I think a lot depends on the personality of the dog as well // Asta had a more outgoing trusting personality and he seemed to get it earlier and he realized I was coming home soon and he just had to wait .. 
There were not that many times I left him on his own as he was so easy I would take him with me . He did not have a lot of the insecurity issues that I had with Cosmo .. 
They are like kids and flowers - bloom at different times .. Some bloom later than others ..
I must say it has been a big help to have the trainer she is just so calm and positive and it has a wonderful effect on the dogs and on me as well ..


----------



## irnfit (Nov 21, 2006)

They are rarely left alone, but sometimes it can't be avoided. So, I started leaving for 10 mins at a time, just to go to the bank, deli, etc. Now we are up to 2 hours. When they see me leaving, they get excited, and I just say "Mommy will be right back. See you later." They seem to settle down. When I pull out of the driveway, I see them sitting in the window, and that's usually where they are when I get back.


----------



## Cosmosmom (Jan 12, 2007)

I agree and I think it is OK for them to be left alone after all they have each other .


----------



## CapotesMom (Apr 3, 2007)

Capote's been pretty bad cause I've been causing a fuss. I noticed last night when I didn't that he calmed right down cause I wasn't making a huge deal that I was home. He still didn't like that I left today, but I left without a lot of hoopla again..so we'll see how it goes..I hate ignoring him when I get home...it makes me feel mean..lol


----------



## abuelashavanese (Mar 26, 2007)

Lots of good tips for the pups. Now, if I can just fix my separation anxiety - I'll be in good shape


----------



## CapotesMom (Apr 3, 2007)

yes..I think we get the stronger case of anxiety. When my coworkers tell me to stop talking about capote I know that I'm feelin the sting..


----------



## Cosmosmom (Jan 12, 2007)

Once you show them those cute pictures I am sure they will understand .
Interesting but my husband is so conscientious about not leaving them for too long . I am the one reassuring him and saying they are fine .
Who'd have thunk it !!


----------



## CapotesMom (Apr 3, 2007)

well..it's like leaving your kids alone for that long..they're just like kids.
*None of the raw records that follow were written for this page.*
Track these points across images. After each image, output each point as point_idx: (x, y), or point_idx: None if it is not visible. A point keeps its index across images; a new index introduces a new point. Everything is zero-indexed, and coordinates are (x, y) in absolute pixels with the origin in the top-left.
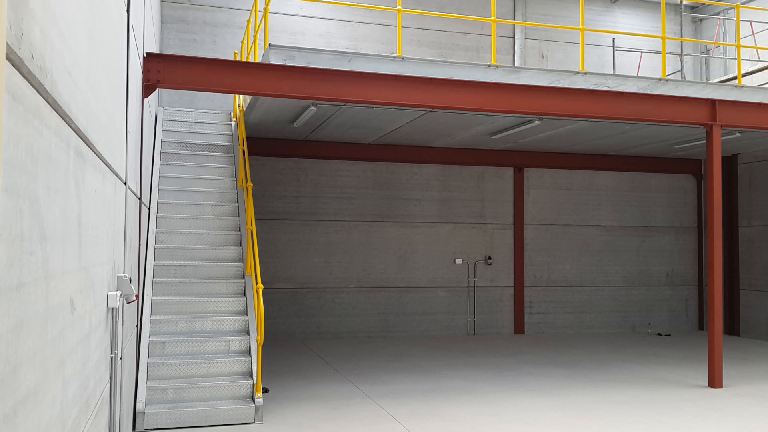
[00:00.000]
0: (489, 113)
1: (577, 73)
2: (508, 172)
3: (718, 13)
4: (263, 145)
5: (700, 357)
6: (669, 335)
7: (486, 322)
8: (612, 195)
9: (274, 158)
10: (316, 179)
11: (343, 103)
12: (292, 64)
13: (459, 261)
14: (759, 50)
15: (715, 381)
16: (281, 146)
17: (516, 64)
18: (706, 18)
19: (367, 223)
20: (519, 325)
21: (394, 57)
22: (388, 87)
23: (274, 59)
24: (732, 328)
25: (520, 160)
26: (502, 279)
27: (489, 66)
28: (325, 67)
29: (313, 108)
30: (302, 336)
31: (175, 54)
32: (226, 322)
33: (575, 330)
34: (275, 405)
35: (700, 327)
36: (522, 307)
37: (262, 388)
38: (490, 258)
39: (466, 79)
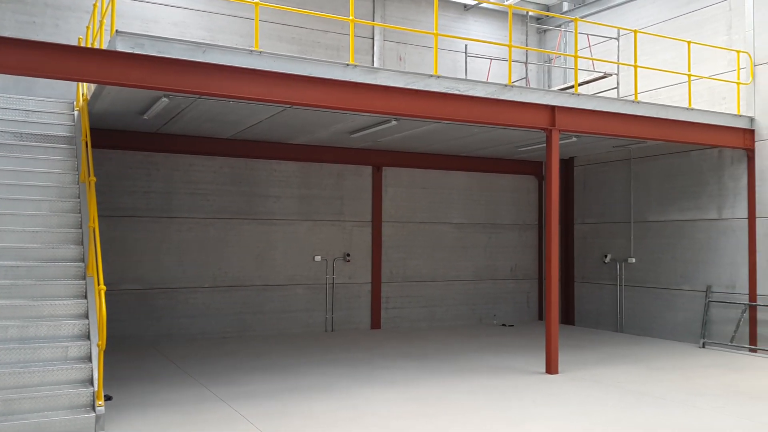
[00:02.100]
0: (348, 112)
1: (431, 76)
2: (367, 170)
3: (560, 25)
4: (111, 137)
5: (539, 345)
6: (512, 326)
7: (344, 318)
8: (463, 194)
9: (122, 151)
10: (168, 174)
11: (198, 96)
12: (141, 53)
13: (318, 258)
14: (595, 61)
15: (551, 367)
16: (131, 139)
17: (375, 65)
18: (550, 29)
19: (223, 221)
20: (376, 321)
21: (251, 50)
22: (245, 81)
23: (122, 46)
24: (567, 318)
25: (379, 159)
26: (360, 275)
27: (347, 65)
28: (177, 57)
29: (164, 99)
30: (152, 339)
31: (8, 36)
32: (63, 326)
33: (428, 323)
34: (119, 413)
35: (540, 317)
36: (379, 302)
37: (105, 396)
38: (348, 255)
39: (325, 77)
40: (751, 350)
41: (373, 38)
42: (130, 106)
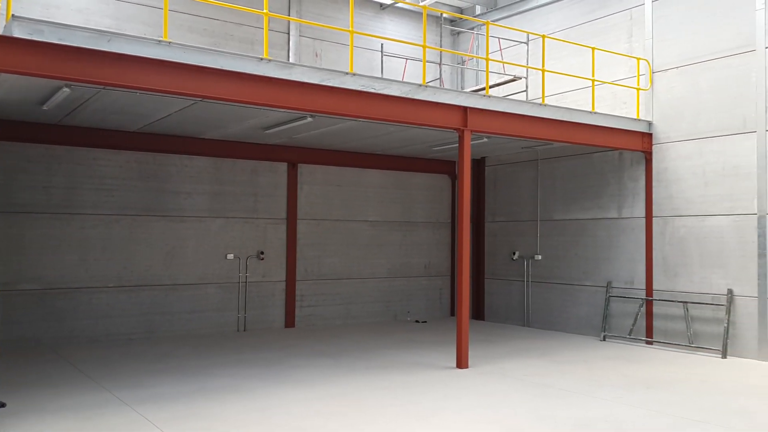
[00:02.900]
0: (261, 107)
1: (347, 73)
2: (282, 167)
3: (472, 28)
4: (6, 128)
5: (450, 341)
6: (425, 322)
7: (257, 317)
8: (378, 192)
9: (20, 143)
10: (71, 168)
11: (102, 87)
12: (40, 40)
13: (231, 256)
14: (505, 64)
15: (462, 362)
16: (29, 130)
17: (290, 61)
18: (463, 32)
19: (130, 217)
20: (290, 319)
21: (159, 41)
22: (153, 72)
23: (18, 32)
24: (478, 313)
25: (294, 156)
26: (275, 273)
27: (261, 59)
28: (80, 45)
29: (66, 90)
30: (52, 342)
31: None
32: None
33: (343, 321)
34: (13, 420)
35: (452, 313)
36: (293, 301)
37: None
38: (262, 253)
39: (238, 70)
40: (648, 342)
41: (288, 33)
42: (29, 96)
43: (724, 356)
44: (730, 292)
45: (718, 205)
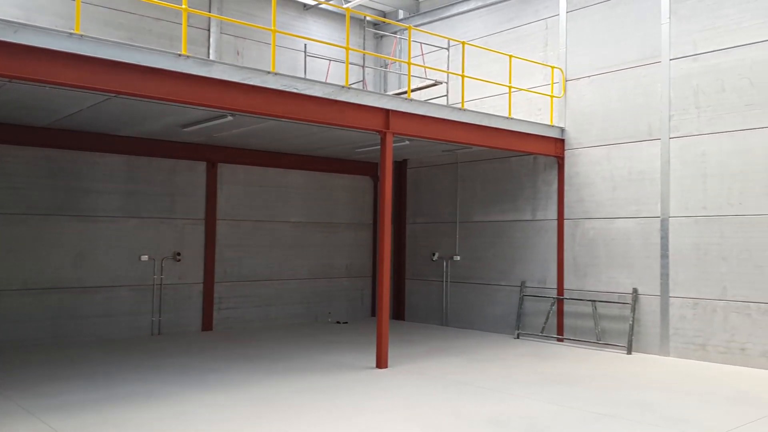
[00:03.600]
0: (179, 104)
1: (269, 72)
2: (201, 166)
3: (395, 32)
4: None
5: (371, 341)
6: (346, 323)
7: (173, 320)
8: (301, 193)
9: None
10: None
11: (7, 80)
12: None
13: (145, 258)
14: (427, 69)
15: (381, 362)
16: None
17: (211, 58)
18: (387, 35)
19: (38, 217)
20: (207, 322)
21: (71, 33)
22: (63, 66)
23: None
24: (398, 313)
25: (214, 155)
26: (192, 275)
27: (179, 55)
28: None
29: None
30: None
31: None
32: None
33: (263, 323)
34: None
35: (373, 314)
36: (211, 303)
37: None
38: (179, 254)
39: (155, 66)
40: (559, 339)
41: (209, 30)
42: None
43: (630, 352)
44: (635, 291)
45: (625, 208)
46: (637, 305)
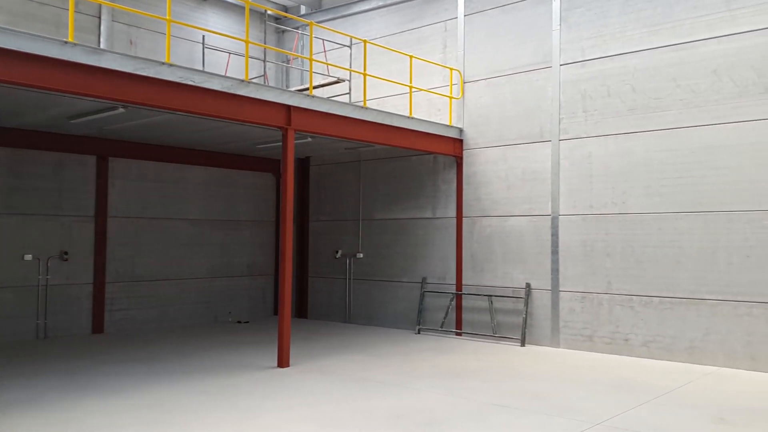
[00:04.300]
0: (66, 95)
1: (163, 63)
2: (92, 160)
3: (297, 28)
4: None
5: (273, 340)
6: (248, 322)
7: (61, 323)
8: (201, 189)
9: None
10: None
11: None
12: None
13: (29, 257)
14: (329, 66)
15: (283, 361)
16: None
17: (101, 47)
18: (288, 30)
19: None
20: (98, 324)
21: None
22: None
23: None
24: (301, 311)
25: (105, 149)
26: (81, 275)
27: (66, 43)
28: None
29: None
30: None
31: None
32: None
33: (159, 324)
34: None
35: (275, 313)
36: (102, 304)
37: None
38: (66, 253)
39: (39, 53)
40: (457, 334)
41: (100, 17)
42: None
43: (523, 344)
44: (528, 285)
45: (519, 206)
46: (530, 299)
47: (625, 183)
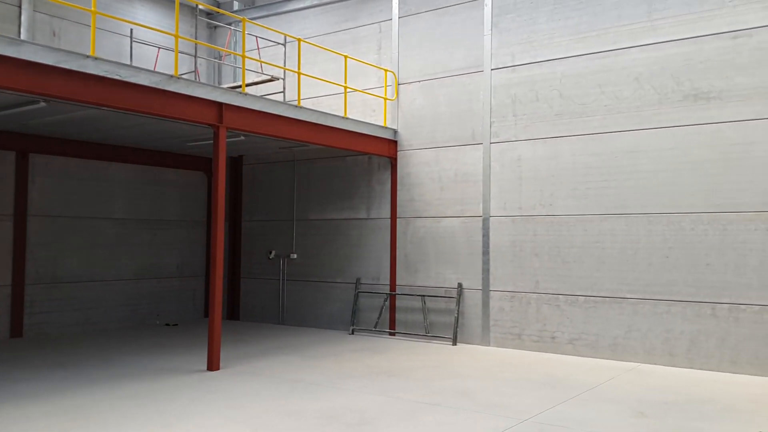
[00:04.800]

I feel bad I have to leave him all day..but if I don't then I can't afford to buy him toys and take him to the vet for shots and all those good things..lol. catch 22..I'll spoil him rotten while he's with me..till then, he has a bazillion toys and food and water and room to play while I'm gone..


----------



## marjrc (Jan 13, 2007)

CapotesMom, I am glad to see that you're trying to no longer get hyped up about coming home and leaving Capote. It truly is the best thing for them in the long run. I have been doing it that way since we had Ricky, back in Sept. and I'm constantly reminding the family, most especially our daughter, to just keep things 'cool' and not fuss over them. Twice last week, I got home and both dogs were lying on the kitchen floor and got up without any excitement at all and wandered over to say 'hi'. lol Most times, however, they act like they haven't seen me for a week!!


----------